(Foto: Ana Clara Rebouças, Salvador-Ba, 2010)
Da felicidade
Outro dia, o meu amor me chegou dizendo – e sua revelação me caiu com a leveza de folha de outono sobre os ombros – que a felicidade é uma questão de aprendizado. Depois de muito refletir sobre, conclui também que há, lamento, muita gente que de fato não sabe ser feliz. Sim, simplesmente não sabe ser feliz e, ao mesmo tempo em que isto possa parecer assim tão descabido, tão absurdo, é perfeitamente compreensível não sabê-la, a felicidade. Por que, quem bem a ensina? Em que escola se aprende? Que escola se não esta a dos improvisos, da humildade das tentativas nossas, dos tortuosos todos da vida esta cotidiana, dos planos para o futuro, todos esses sem garantia de alcançá-la? Daí, eu me perguntava, neste esteio doce que é o esforço do entendimento, como é mesmo que se aprende a felicidade?

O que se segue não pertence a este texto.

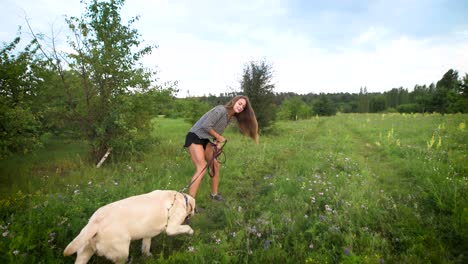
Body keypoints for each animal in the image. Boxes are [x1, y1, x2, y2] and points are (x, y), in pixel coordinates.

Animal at [63, 190, 195, 264]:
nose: (194, 212)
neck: (181, 198)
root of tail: (96, 222)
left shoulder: (147, 234)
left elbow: (146, 247)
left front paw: (147, 256)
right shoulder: (171, 229)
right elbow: (186, 228)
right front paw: (190, 232)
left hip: (84, 251)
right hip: (122, 253)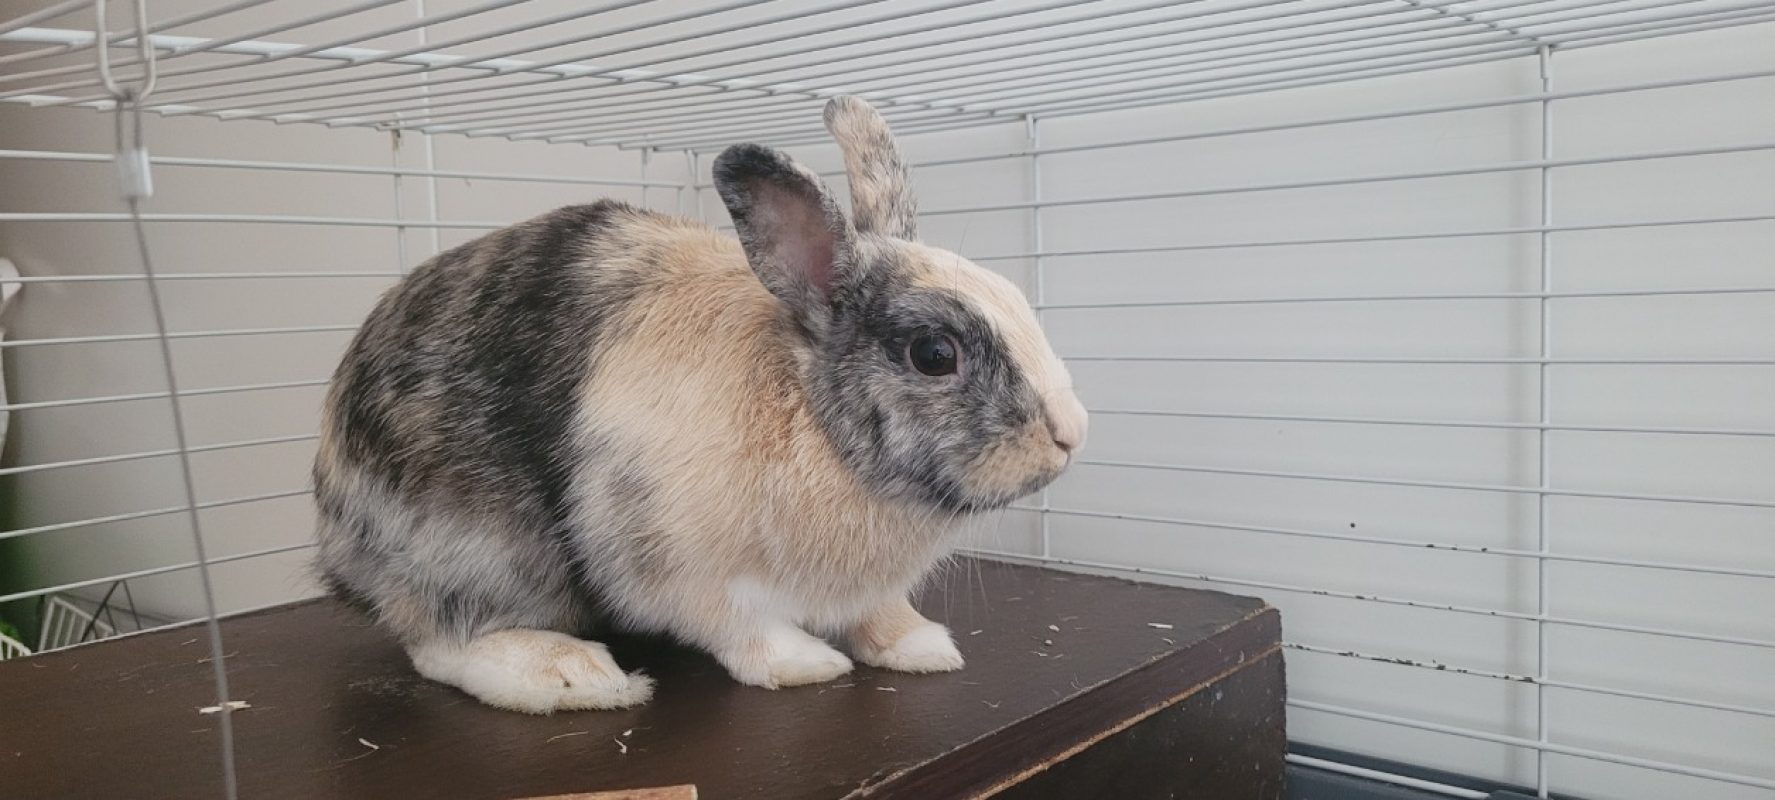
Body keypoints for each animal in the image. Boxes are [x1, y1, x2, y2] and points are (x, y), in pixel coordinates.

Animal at [312, 96, 1087, 714]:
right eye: (933, 353)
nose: (1071, 435)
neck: (807, 414)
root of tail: (338, 540)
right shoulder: (683, 568)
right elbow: (743, 627)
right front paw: (807, 666)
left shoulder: (865, 588)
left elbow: (881, 615)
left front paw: (923, 648)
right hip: (474, 549)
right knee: (438, 639)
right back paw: (574, 676)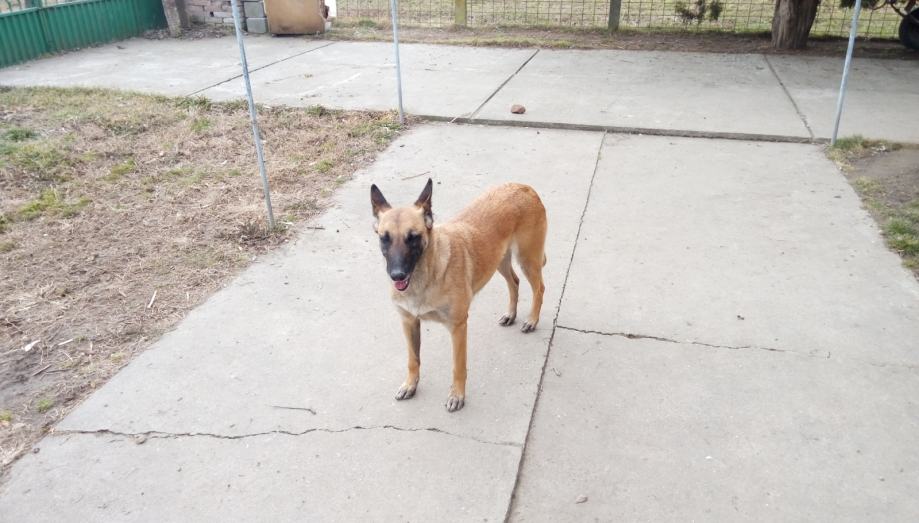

Dentre as inconclusivas respostas já tecidas pelos tantos poetas, filósofos, até cientistas, santos, visionários, mocinhos e bandidos, aquela que mais se aproxima da pergunta acima, talvez, seja justamente aquela que vem da sabedoria dita popular quando dizem as Marias e os Josés por aí que “se foi feliz e não sabia”. Se foi então possível ser feliz em algum corte do tempo e não se deram conta, é porque a felicidade deve estar mesmo em um nível de se saber, de assim se perceber: feliz, apesar das contingências todas.
E entre tantas imprecisões e incertezas – estas de se perceber como pré-requisito para ser feliz – restou-me ser mais pragmática no momento. Fugi da profundidade de se saber. Daí, sai listando possíveis felicidades – porque realmente, de tão intensas, são mesmo felicidades. Por exemplo, ouvir Ella Fitzgerald e Louis Armstrong cantando Summer Time; fora eles, radinho de pilha cheio de memórias para se escutar, há sempre uma canção preferida para nos lembrar que viver vale muito à pena. Digo sempre e continuarei repetindo: café e pão de queijo ou bolo de laranja, ou biscoitos feitos todo a zelo são de uma felicidade absurda. O melhor poema lido nos últimos tempos: e isto é tão renovado a cada encontro com o inusitado dos versos que por si só – a renovação – se constitui uma felicidade extrema. Beira-mar, pôr-do-sol, ninho de passarinho, trilha de formiga em seu devido lugar são de praxe, mas são todos absolutamente felizes, o que há é muita gente já mal acomodada na felicidade que vem deles.
Outros itens possíveis: a feliz disposição de viver que o amor dá, como bem me disse uma grande amiga dia destes. Eu lembraria a ela, todavia, que o revés também se aplica: amar requer a feliz disposição de viver, e vivê-lo, o amor. Mais um item fundamental: abandonar certos pressupostos equivocados que maculam a fineza do próprio existir é matéria básica em termos de se ser feliz. Daí, voltamos ao início quando dizíamos que fundamental mesmo, em assunto de felicidade, é se saber; se perceber; não estar alheio a si. Fato.
E não é que eu esteja falando exatamente do lugar da felicidade – porque para falar assim seria imprescindível habitar por lá, ser absolutamente feliz, se é que isto é realmente possível, e realmente não é o caso – mas ao menos sigo aprendendo o “caminho das pedras”. Há um “caminho das pedras”: se saber, por exemplo. Eu, por exemplo, me sei encontrar naqueles itens; sei-me, por exemplo, que a minha felicidade não é bem a do tipo que está à venda na concessionária mais próxima ou no sorriso astuto do corretor de imóveis. Nada contra, nada mesmo, quem assim seja realmente feliz. Talvez, quem sabe, seja até mais fácil ou mais objetivo do que a minha felicidade que está em um estado, digamos, mais imaterial, etéreo, amorfo. Enfim. Enquanto ela – a felicidade – não nos chegue plena, e temos dúvidas se assim é possível, vivamos os itens felizes estes da cotidianidade.